Assumption of normality
Wald-type confidence intervals need \(\hat{\theta}\) to be approximately normally distributed. Although this usually holds for large enough sample sizes, it is often violated when the sample size is small.
A better type of confidence interval avoids the need to assume normality. It is based on a random quantity called a pivot.
Definition
If a random sample, \(\{X_1, X_2, \dots, X_n\}\) is selected from a distribution with unknown parameter \(\theta\), a pivot is a function of the data and \(\theta\) whose distribution is fully known (and therefore does not involve unknown parameters),
\[ g(\theta, X_1, \dots, X_n) \;\;\sim\;\; \mathcal{Distn} \]Since the distribution \(\mathcal{Distn}\) has no unknown parameters, its quantiles are constants that we can evaluate. For a \((1 - \alpha)\) confidence interval, we need the quantiles giving probability \(\dfrac{\alpha}2\) in each tail of the distribution.
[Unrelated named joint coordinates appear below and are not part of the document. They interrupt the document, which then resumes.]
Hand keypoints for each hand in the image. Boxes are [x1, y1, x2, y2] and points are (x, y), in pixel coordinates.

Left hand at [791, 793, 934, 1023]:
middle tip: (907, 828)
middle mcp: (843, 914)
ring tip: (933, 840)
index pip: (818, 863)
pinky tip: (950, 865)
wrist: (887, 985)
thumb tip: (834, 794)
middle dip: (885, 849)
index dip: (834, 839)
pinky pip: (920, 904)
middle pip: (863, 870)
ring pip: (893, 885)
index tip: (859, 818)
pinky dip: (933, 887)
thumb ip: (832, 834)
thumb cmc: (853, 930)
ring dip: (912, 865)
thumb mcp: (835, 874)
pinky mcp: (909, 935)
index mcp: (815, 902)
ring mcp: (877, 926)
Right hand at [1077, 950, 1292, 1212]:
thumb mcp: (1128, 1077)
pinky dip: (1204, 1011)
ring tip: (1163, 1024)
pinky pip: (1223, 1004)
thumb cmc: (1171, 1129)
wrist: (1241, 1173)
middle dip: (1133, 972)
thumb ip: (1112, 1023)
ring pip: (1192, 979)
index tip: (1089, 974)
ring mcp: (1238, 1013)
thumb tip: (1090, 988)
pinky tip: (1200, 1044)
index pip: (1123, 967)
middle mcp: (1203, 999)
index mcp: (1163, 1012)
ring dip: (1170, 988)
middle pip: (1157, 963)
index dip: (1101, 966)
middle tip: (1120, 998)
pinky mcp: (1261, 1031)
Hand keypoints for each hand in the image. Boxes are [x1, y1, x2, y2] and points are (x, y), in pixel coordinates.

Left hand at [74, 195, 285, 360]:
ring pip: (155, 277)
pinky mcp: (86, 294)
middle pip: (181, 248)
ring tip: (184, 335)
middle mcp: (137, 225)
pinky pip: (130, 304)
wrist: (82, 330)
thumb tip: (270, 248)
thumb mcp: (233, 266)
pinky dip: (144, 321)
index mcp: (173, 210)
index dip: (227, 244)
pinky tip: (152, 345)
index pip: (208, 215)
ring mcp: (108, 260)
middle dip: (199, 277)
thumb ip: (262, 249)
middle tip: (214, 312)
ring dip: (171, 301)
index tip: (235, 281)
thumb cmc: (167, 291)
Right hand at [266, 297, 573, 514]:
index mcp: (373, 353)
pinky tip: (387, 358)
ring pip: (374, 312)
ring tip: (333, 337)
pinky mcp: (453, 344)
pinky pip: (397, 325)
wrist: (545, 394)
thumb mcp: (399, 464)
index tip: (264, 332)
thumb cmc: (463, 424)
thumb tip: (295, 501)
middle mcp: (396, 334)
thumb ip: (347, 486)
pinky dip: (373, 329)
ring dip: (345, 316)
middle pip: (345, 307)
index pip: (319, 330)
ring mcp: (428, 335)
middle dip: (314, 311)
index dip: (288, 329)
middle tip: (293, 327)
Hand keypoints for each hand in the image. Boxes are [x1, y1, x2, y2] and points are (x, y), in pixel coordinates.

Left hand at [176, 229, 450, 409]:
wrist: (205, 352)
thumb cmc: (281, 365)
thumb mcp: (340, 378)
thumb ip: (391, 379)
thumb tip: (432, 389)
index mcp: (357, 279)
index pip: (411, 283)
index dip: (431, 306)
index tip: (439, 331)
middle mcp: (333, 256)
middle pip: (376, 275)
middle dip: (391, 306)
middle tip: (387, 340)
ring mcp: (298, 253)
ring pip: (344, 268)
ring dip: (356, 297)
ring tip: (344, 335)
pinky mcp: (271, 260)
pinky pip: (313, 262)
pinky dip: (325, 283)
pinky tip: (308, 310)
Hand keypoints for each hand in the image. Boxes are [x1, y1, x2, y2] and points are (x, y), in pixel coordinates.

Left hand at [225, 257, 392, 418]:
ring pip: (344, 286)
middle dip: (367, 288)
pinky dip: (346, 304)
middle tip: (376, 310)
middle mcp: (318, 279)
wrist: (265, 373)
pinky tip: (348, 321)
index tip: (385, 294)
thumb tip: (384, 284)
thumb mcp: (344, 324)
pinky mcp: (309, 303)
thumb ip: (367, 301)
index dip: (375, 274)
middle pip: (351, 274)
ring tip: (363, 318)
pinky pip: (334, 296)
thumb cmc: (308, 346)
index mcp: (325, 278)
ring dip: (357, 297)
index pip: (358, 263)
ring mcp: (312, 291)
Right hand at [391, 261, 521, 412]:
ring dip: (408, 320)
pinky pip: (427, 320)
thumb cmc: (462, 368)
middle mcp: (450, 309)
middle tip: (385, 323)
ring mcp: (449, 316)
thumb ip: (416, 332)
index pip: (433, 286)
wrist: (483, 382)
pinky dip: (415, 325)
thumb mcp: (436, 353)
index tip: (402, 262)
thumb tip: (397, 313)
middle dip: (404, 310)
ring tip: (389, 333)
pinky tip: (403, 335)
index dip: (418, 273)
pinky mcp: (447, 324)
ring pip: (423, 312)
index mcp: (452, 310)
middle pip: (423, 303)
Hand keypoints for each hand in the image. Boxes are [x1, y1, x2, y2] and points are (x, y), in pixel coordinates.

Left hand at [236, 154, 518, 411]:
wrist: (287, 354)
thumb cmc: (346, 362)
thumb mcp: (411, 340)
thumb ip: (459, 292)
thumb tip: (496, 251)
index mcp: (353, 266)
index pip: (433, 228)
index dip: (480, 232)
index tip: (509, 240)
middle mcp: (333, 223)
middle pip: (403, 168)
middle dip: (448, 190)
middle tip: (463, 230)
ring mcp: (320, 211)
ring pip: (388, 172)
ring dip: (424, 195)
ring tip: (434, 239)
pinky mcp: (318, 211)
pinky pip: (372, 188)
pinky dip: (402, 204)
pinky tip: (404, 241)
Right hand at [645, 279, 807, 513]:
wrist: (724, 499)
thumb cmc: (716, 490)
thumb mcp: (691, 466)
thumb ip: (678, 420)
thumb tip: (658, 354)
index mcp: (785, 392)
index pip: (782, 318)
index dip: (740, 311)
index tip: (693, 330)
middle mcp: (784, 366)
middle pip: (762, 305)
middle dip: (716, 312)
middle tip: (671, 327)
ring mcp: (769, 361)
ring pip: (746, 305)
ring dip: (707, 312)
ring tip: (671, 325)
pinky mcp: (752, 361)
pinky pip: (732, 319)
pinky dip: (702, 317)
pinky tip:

For example, if the pivot had a \(\NormalDistn(0, 1)\) distribution, for a 95% confidence interval, we would find the quantiles \(D_{2{\frac 1 2}\%} = -1.96\) and \(D_{97{\frac 1 2}\%} = +1.96\).
Confidence interval
From how we defined these quantiles,
\[ P\left(D_{\alpha / 2} \;\lt\; g(\theta, X_1, \dots, X_n) \;\lt\; D_{1 - \alpha / 2} \right) \;\;=\;\; 1 - \alpha \]We can therefore define a \((1 - \alpha)\) confidence interval to be the values of \(\theta\) such that
\[ D_{\alpha / 2} \;\;\lt\;\; g(\theta, x_1, \dots, x_n) \;\;\lt\;\; D_{1 - \alpha / 2} \]Since there is a probability \((1 - \alpha)\) of this holding for a random sample from the distribution, the resulting confidence interval has confidence level \((1 - \alpha)\).